Women will also have to be at the heart of the post-pandemic build back better responses at a family, community, national and global levels. These responses must adopt a ‘business unusual’ approach. The responses should also take into cognizance the current geopolitical landscape and possible scenarios of the future.

It should also lay the grounds for responding to the next pandemic, by ensuring technology transfer to low- and middle-income countries to ensure they can manufacture their own vaccines and antivirals, and not rely upon the crumbs from the tables of high-income countries.

This will therefore require that we place an added emphasis on the skills revolution with biases on the education and skilling of women as well as the Science Technology Engineering and Mathematics areas. In these areas, women are grossly underrepresented. This is also the case in jobs for the future where the gender gap ranges from 58% in areas such as Cloud Computing to 19% in areas such as Product Development. The skilling of women must also be complemented by the improvement of their health and nutrition statuses, bearing in mind that only 30% of science professionals in Africa are women.

With the labour force of Africa expected to grow between 12 and 16%, we will need to create at least 20 million new jobs annually. We must focus on the promotion of innovation and the modernising sectors that are largely occupied by youth and women. These sectors include the creative sector and industries as well as agriculture, manufacturing, and the oceans economy.

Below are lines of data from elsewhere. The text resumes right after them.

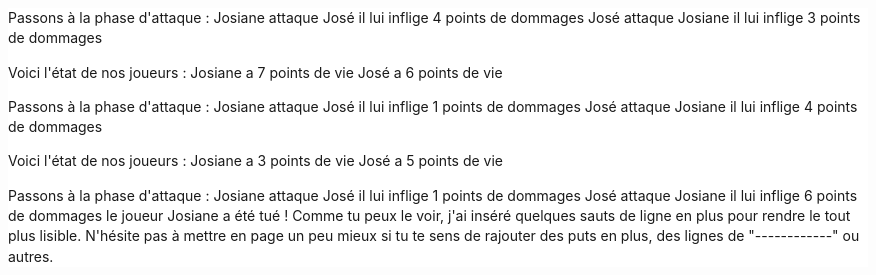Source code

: Passons à la phase d'attaque :
Josiane attaque José
il lui inflige 4 points de dommages
José attaque Josiane
il lui inflige 3 points de dommages

Voici l'état de nos joueurs :
Josiane a 7 points de vie
José a 6 points de vie

Passons à la phase d'attaque :
Josiane attaque José
il lui inflige 1 points de dommages
José attaque Josiane
il lui inflige 4 points de dommages

Voici l'état de nos joueurs :
Josiane a 3 points de vie
José a 5 points de vie

Passons à la phase d'attaque :
Josiane attaque José
il lui inflige 1 points de dommages
José attaque Josiane
il lui inflige 6 points de dommages
le joueur Josiane a été tué !
Comme tu peux le voir, j'ai inséré quelques sauts de ligne en plus pour rendre le tout plus lisible. N'hésite pas à mettre en page un peu mieux si tu te sens de rajouter des puts en plus, des lignes de "------------" ou autres.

These human development efforts ought to be complemented by removing the barriers of entry and participation in the mainstream of the economy. These barriers include safety, workplace transformation and access to financing. To address these initiatives that will enable financial, digital, and legal literacy need to be implemented. The public sector and private companies must also set and implement clear goals, targets and budgets for gender diversity and responsiveness.

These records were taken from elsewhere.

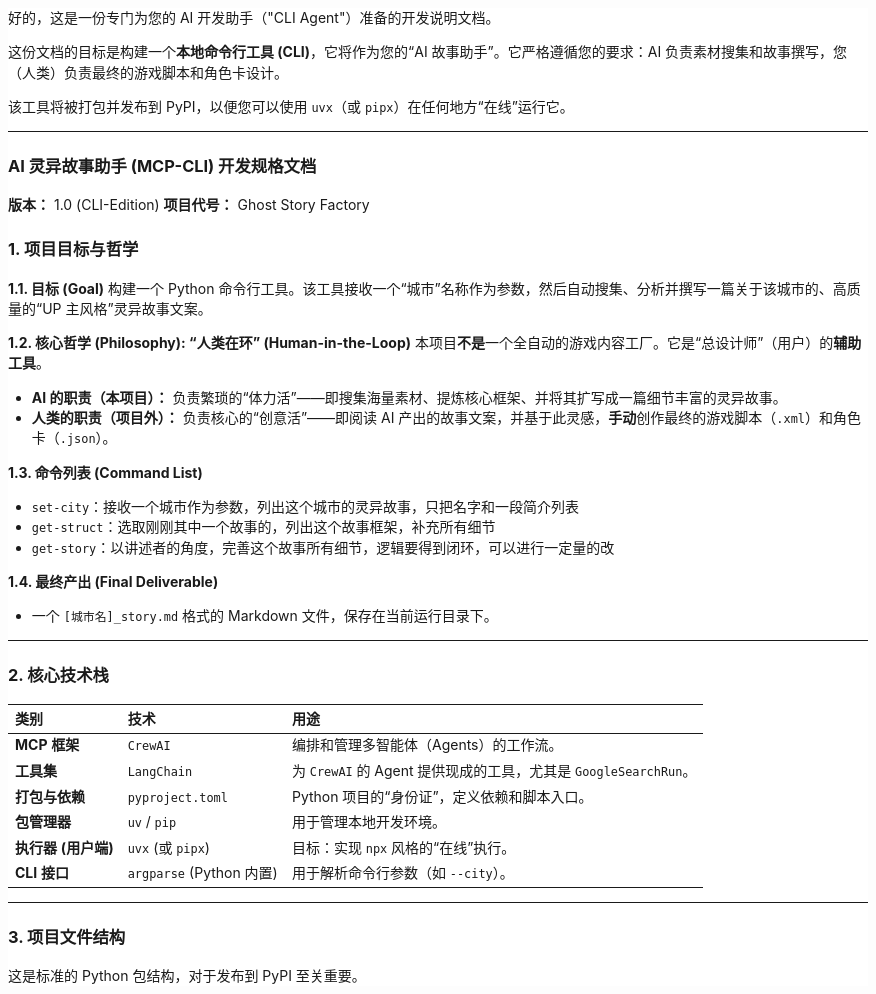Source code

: 
好的，这是一份专门为您的 AI 开发助手（"CLI Agent"）准备的开发说明文档。

这份文档的目标是构建一个**本地命令行工具 (CLI)**，它将作为您的“AI 故事助手”。它严格遵循您的要求：AI 负责素材搜集和故事撰写，您（人类）负责最终的游戏脚本和角色卡设计。

该工具将被打包并发布到 PyPI，以便您可以使用 `uvx`（或 `pipx`）在任何地方“在线”运行它。

-----

### AI 灵异故事助手 (MCP-CLI) 开发规格文档

**版本：** 1.0 (CLI-Edition)
**项目代号：** Ghost Story Factory

### 1\. 项目目标与哲学

**1.1. 目标 (Goal)**
构建一个 Python 命令行工具。该工具接收一个“城市”名称作为参数，然后自动搜集、分析并撰写一篇关于该城市的、高质量的“UP 主风格”灵异故事文案。

**1.2. 核心哲学 (Philosophy): “人类在环” (Human-in-the-Loop)**
本项目**不是**一个全自动的游戏内容工厂。它是“总设计师”（用户）的**辅助工具**。

  * **AI 的职责（本项目）：** 负责繁琐的“体力活”——即搜集海量素材、提炼核心框架、并将其扩写成一篇细节丰富的灵异故事。
  * **人类的职责（项目外）：** 负责核心的“创意活”——即阅读 AI 产出的故事文案，并基于此灵感，**手动**创作最终的游戏脚本（`.xml`）和角色卡（`.json`）。

**1.3. 命令列表 (Command List)**

  * `set-city`：接收一个城市作为参数，列出这个城市的灵异故事，只把名字和一段简介列表
  * `get-struct`：选取刚刚其中一个故事的，列出这个故事框架，补充所有细节
  * `get-story`：以讲述者的角度，完善这个故事所有细节，逻辑要得到闭环，可以进行一定量的改

**1.4. 最终产出 (Final Deliverable)**

  * 一个 `[城市名]_story.md` 格式的 Markdown 文件，保存在当前运行目录下。

-----

### 2\. 核心技术栈

| 类别 | 技术 | 用途 |
| :--- | :--- | :--- |
| **MCP 框架** | `CrewAI` | 编排和管理多智能体（Agents）的工作流。 |
| **工具集** | `LangChain` | 为 `CrewAI` 的 Agent 提供现成的工具，尤其是 `GoogleSearchRun`。 |
| **打包与依赖** | `pyproject.toml` | Python 项目的“身份证”，定义依赖和脚本入口。 |
| **包管理器** | `uv` / `pip` | 用于管理本地开发环境。 |
| **执行器 (用户端)** | `uvx` (或 `pipx`) | 目标：实现 `npx` 风格的“在线”执行。 |
| **CLI 接口** | `argparse` (Python 内置) | 用于解析命令行参数（如 `--city`）。 |

-----

### 3\. 项目文件结构

这是标准的 Python 包结构，对于发布到 PyPI 至关重要。
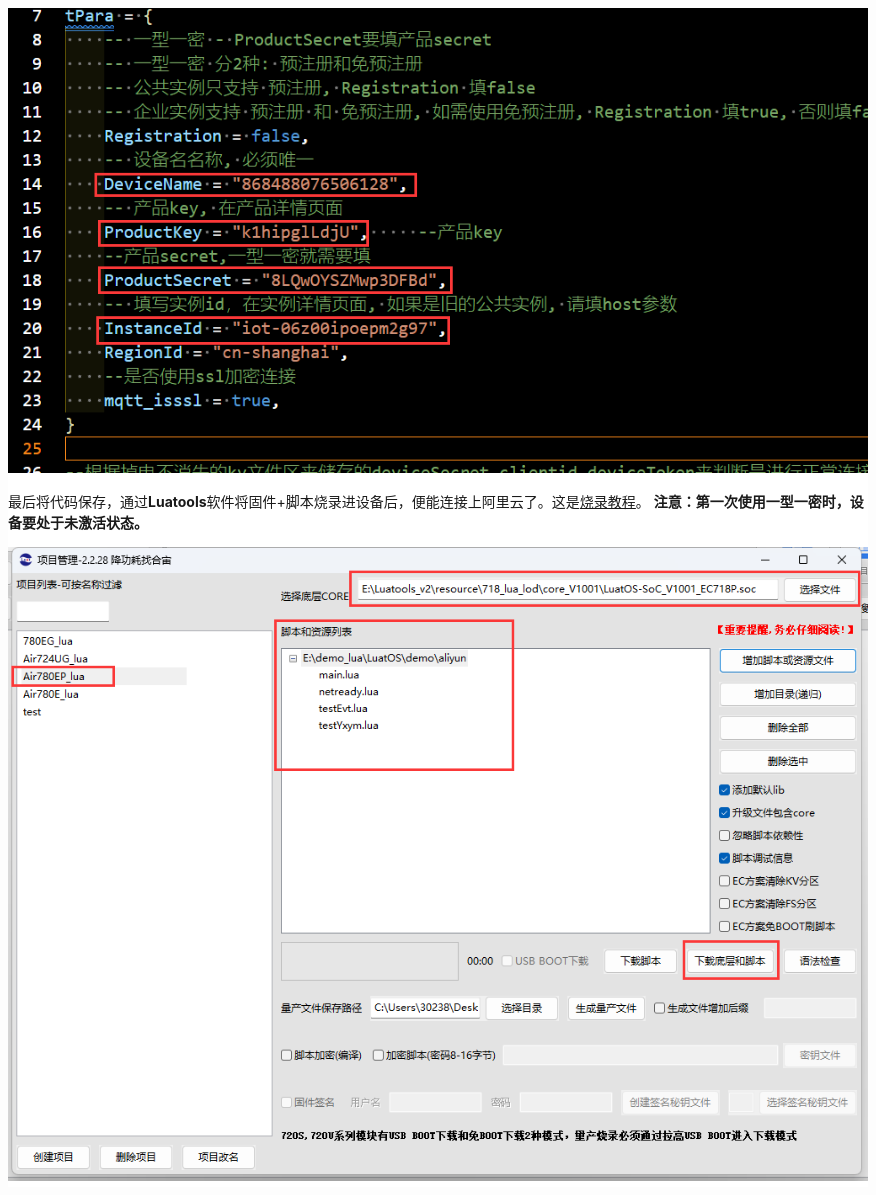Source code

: ![image-20240722124212869](../image/LuatOS开发资料/示例/MQTT/MQTT-接入阿里云/image-20240722124212869.png)

最后将代码保存，通过**Luatools**软件将固件+脚本烧录进设备后，便能连接上阿里云了。这是[烧录教程](https://wiki.luatos.com/boardGuide/flash.html)。
**注意：第一次使用一型一密时，设备要处于未激活状态。**

![image-20240722124309366](../image/LuatOS开发资料/示例/MQTT/MQTT-接入阿里云/image-20240722124309366.png)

We must also formalise Informal Cross Border Trade which is the heartbeat to the integration of Africa and has proven to be a lifeline during this pandemic. This will require improving the basic infrastructure which has made cross-border trading unsafe, inefficient, and costly. Thus, we must pay attention to our integrated transport system, which must include maritime, air, roads, and rail. Already through Agenda 2063 several Flagship projects have been agreed to. These have registered varied progress. The African Continental Free Trade Area is well underway and is being implemented. The supporting Protocol to the Treaty on the Establishment of the African Economic Community Relating to the Free Movement of Persons, Right of Residence and Right of Establishment has been signed by 32 Member States.

However, despite signing this important protocol, no AU member state has issued an African passport. However, others such as Rwanda and Kenya, and Ghana have taken progressive and supporting decisions that allow for African passport holders to receive a Visa on arrival. Another exemplary project is the Kazangula Border Project, which is the world’s only “quadripoint” border easing movement between Zambia, Botswana, Namibia, and Zimbabwe.

Programme Director, we must also extend the horizon of participation of women in sectors beyond the micro, informal and care sectors. In Africa, women have also been at the core of our Covid response plans. This means we must urgently build on these capacities and capabilities, whilst offering women the necessary economic, material and psycho/social support.

Thus, our build-back strategies must be customised to address the sectors hardest hit by Covid-19 which are mostly occupied by women. Our strategies also ought to be gender-responsive. As we take resolutions out of this Commonwealth Africa Summit, we must ensure we address the basics and not just politics, polemics, and ideology.

Collectively we must pursue a recovery path that shall integrate Africa and secure communities which are resilient, prosperous, cohesive, connected, free from sexual and racial discrimination and climate-smart. For us, this is the foundation of “an integrated, prosperous and peaceful Africa, driven by its own citizens and representing a dynamic force in the global arena.”